By this letter, I again request you to make a public and most minute inquest into my conduct. My conscience tells me that nothing can be found against me. Such a public and fair dealing with me would confound my accusers. But I speak of accusers, when I do not really know if I have any. Where are they? What are their names? Of what sin do they accuse me? All these questions, which I put to you last Tuesday, were left unanswered! and would to God that you would answer them to-day, by giving me their names. I am ready to meet them before any tribunal. Before you strike the last blow on the victim of the most hellish plot, I request you, in the name of God, to give a moment’s attention to the following consequences of my removal from this place at present.

You know I have a suit with Mr. Spink at the Urbana Court, for the beginning of October. My lawyers and witnesses are all in Kankakee and Iroquois counties; and in the very time I want most to be here to prove my innocence and guard my honor, you order me to go to a place more than 300 miles distant? Did you ever realize that by that strange conduct you help Spink against your own priest? When at Kahokia, I will have to bear the heavy expenses of traveling more than 300 miles, many times, to consult my friends, or, be deprived of their valuable help! Is it possible that you thus try to tie my hands and feet, and deliver me into the hands of my remorseless enemies? Since the beginning of that suit, Mr. Spink proclaims that you help him, and that, with the perjured priests, you have promised to do all in your power to crush me down! For the sake of the sacred character you bear, do not show so publicly that Mr. Spink’s boastings are true. For the sake of your high position in the church, do not so publicly lend a helping hand to the heartless land speculator of L’Erable. He has already betrayed his Protestant friends to get a wife; he will, ere long, betray you for less. Let me then live in peace here, till that suit is over.

By turning me away from my settlement, you destroy it. More than nine-tenths of the emigrants came here to live near me; by striking me you strike them all.
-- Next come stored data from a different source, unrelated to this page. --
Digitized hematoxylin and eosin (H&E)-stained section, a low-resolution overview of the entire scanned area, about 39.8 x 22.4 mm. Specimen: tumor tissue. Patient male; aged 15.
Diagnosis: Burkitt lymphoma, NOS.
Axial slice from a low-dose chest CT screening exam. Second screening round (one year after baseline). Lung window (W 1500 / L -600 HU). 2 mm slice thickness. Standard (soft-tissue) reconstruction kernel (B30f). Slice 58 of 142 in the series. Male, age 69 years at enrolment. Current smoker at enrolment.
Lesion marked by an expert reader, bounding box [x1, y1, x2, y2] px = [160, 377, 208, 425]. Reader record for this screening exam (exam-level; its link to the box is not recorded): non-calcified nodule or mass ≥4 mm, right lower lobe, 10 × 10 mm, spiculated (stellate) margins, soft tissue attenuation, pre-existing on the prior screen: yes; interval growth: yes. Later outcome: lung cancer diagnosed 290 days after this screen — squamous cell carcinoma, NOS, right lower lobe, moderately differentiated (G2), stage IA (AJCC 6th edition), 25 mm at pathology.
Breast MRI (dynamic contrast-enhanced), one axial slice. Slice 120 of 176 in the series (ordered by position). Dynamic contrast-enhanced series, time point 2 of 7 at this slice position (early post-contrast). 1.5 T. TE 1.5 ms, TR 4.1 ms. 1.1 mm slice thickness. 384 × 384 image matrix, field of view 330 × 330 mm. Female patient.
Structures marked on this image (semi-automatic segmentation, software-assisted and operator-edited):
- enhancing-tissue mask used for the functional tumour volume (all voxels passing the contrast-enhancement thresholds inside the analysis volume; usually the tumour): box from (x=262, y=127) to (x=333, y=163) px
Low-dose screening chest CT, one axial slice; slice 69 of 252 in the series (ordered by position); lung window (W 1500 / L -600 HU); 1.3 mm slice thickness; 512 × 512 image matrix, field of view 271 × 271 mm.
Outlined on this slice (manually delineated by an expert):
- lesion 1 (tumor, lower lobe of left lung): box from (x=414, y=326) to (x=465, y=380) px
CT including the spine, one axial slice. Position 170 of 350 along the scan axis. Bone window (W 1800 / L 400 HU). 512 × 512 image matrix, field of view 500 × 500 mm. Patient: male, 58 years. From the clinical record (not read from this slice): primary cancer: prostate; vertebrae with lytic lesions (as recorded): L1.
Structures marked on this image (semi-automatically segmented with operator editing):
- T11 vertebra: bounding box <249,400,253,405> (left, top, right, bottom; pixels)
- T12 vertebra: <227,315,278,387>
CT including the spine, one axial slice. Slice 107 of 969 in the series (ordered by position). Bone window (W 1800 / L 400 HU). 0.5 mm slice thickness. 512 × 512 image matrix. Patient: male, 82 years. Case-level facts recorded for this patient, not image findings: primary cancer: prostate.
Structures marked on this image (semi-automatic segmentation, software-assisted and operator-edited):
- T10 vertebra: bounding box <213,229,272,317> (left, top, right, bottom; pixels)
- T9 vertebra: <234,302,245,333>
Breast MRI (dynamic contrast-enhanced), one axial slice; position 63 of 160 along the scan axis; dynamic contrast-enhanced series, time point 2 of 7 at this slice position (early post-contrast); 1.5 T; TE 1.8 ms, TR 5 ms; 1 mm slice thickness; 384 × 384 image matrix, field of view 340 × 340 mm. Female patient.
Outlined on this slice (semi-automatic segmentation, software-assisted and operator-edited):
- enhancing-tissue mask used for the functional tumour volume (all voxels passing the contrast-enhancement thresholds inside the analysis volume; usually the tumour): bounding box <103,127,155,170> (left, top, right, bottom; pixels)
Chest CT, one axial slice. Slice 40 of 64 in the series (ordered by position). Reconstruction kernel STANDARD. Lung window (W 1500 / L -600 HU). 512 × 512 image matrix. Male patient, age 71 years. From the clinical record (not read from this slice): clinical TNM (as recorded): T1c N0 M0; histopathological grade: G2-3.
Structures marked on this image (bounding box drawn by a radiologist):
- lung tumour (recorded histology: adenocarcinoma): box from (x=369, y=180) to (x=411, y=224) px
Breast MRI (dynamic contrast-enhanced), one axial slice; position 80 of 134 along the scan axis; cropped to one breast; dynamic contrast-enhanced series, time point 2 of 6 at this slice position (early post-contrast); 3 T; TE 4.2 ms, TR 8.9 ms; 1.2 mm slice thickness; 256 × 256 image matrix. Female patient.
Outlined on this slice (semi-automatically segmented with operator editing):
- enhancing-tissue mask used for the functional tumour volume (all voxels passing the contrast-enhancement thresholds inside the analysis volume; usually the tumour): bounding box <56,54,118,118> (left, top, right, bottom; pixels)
Where will you find a priest who will love that people so much as to give them, every year, from one to two thousand dollars, as I have invariably done. It is at the price of those sacrifices that, with the poorest class of emigrants from Canada, I have founded here in four years a settlement which cannot be surpassed, or even equaled, in the United States, for its progress. And now that I have spent my last cent to form this colony, you turn me out of it. Our college, where 150 boys are receiving such a good education, will be closed the very day I leave. For, you know very well the teachers I got from Montreal will leave as soon as I will.

Ah! if you are merciless towards the priest of St. Anne, have pity on these poor children. I would rather be condemned to death than to see them destroy their intelligence by running in the streets. Let me then finish my work here, and give me time to strengthen these young institutions, which would fall to the ground with me.

If you turn me out or interdict me, as you say you will do, if I disobey your orders, my enemies will proclaim that you treat me with that rigor because you have found me guilty of some great iniquity, and this necessarily will prejudice my judges against me. They will consider me as a vile criminal. For who will suppose, in this free country, that there is a class of men who can judge a man and condemn him as our Bishop of Chicago is doing to-day, without giving him the names of his accusers or telling him of what crimes he is accused.